**Task requirements**.
What is wanted is the line holding "[74,225,89,239] 1. -> (130, 159) none" and every later line through the end of the entries, set down exactly.

Top of Records shown

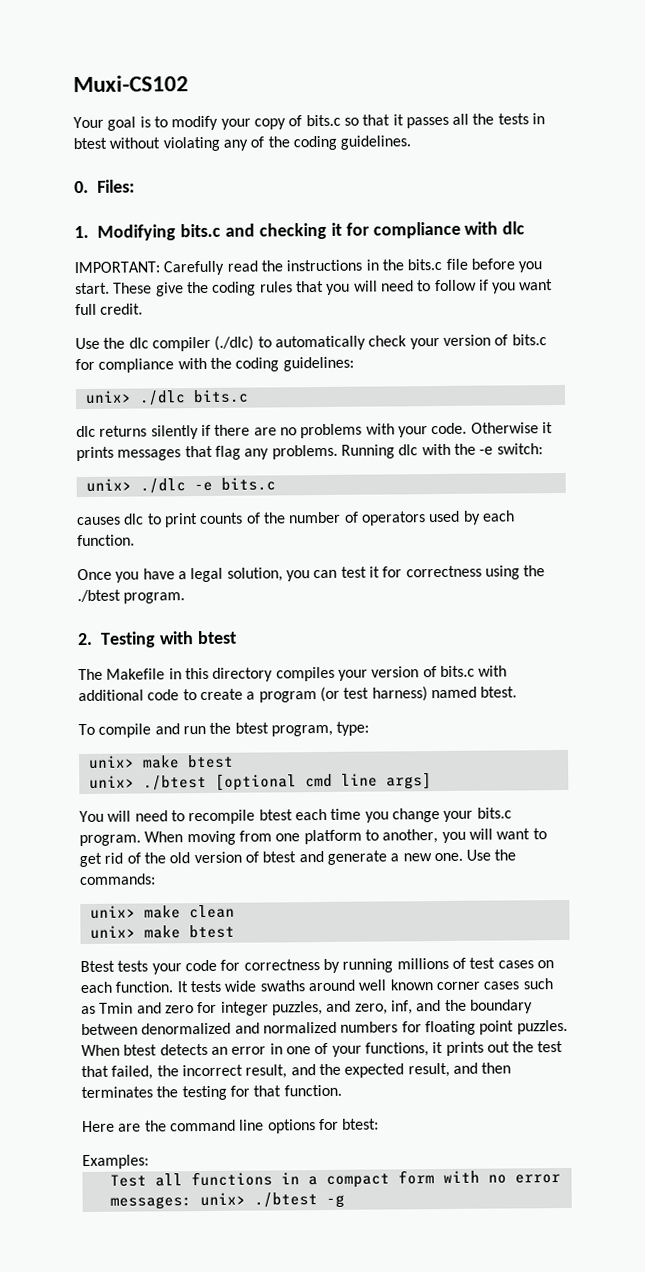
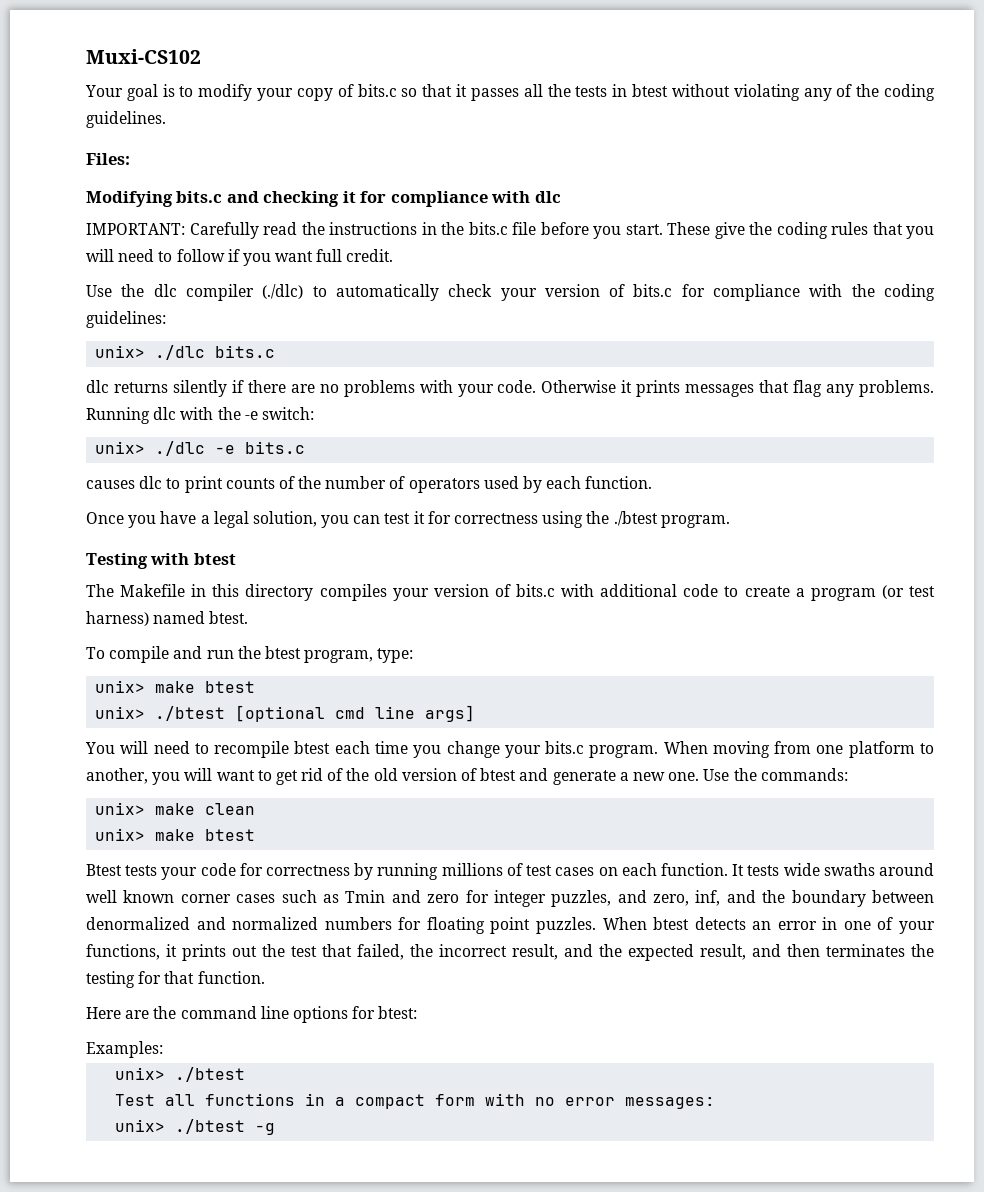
[74,180,89,194] 0. -> (166, 119) none
[74,225,89,239] 1. -> (130, 159) none
[77,632,93,646] 2. -> (730, 521) none
(149, 1162) none -> [115,1067,246,1082] // unix> ./btest
(192, 1203) none -> (716, 1103) //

Bottom of Records shown

**Exercise solution**.
[74,225,89,239] 1. -> (130, 159) none
[77,632,93,646] 2. -> (730, 521) none
(149, 1162) none -> [115,1067,246,1082] // unix> ./btest
(192, 1203) none -> (716, 1103) //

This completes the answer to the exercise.